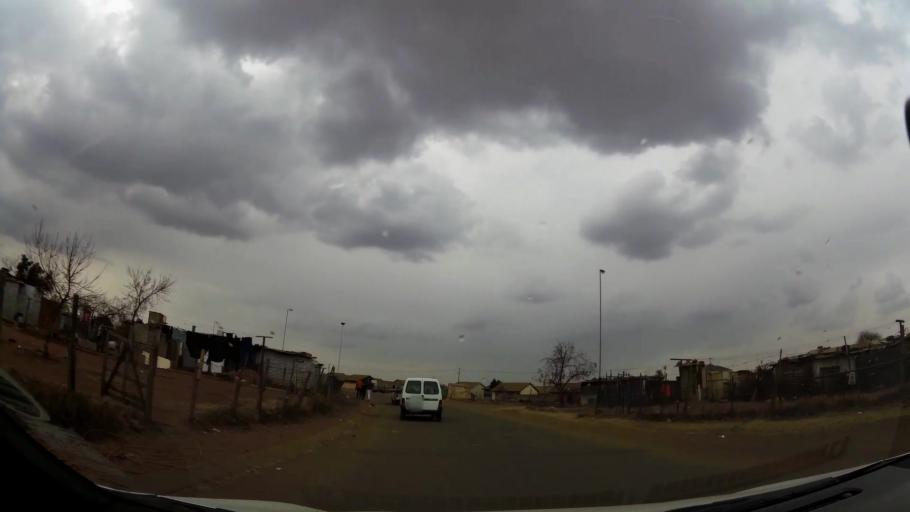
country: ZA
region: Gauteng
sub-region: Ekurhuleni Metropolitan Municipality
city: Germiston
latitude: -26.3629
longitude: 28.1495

...

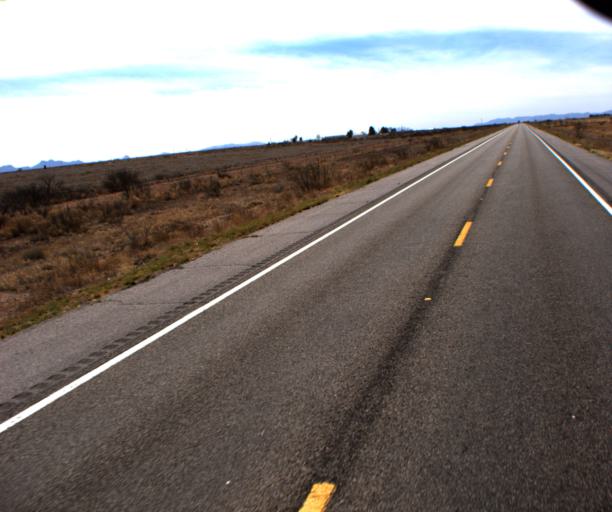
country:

==

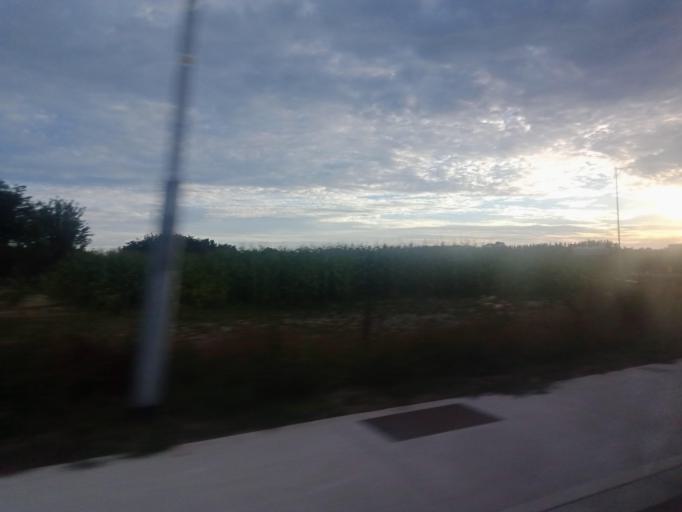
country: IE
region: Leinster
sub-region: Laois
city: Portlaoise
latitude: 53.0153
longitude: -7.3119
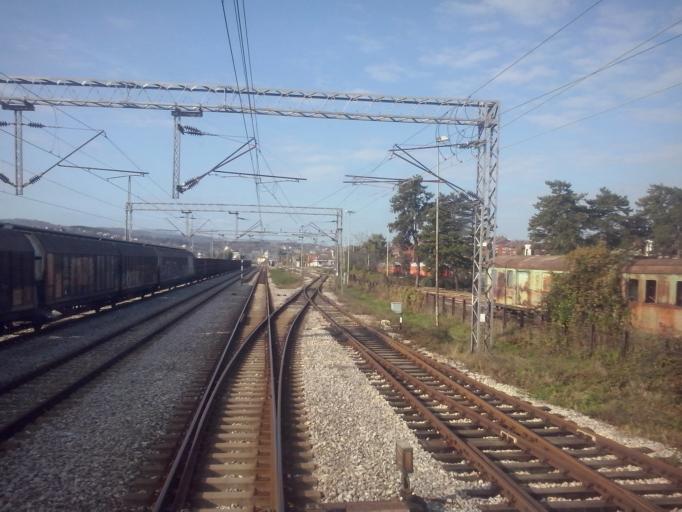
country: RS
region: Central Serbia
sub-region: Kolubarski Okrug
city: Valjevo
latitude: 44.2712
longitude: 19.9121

## Description of the task
Take the part of the records that opens with the line containing "latitude: 53.0153" and closes with the line containing "longitude: 19.9121", and swap "city" for "town" while keeping everything else the same. Leave the pictures out of your answer.

## Problem solution
latitude: 53.0153
longitude: -7.3119
country: RS
region: Central Serbia
sub-region: Kolubarski Okrug
town: Valjevo
latitude: 44.2712
longitude: 19.9121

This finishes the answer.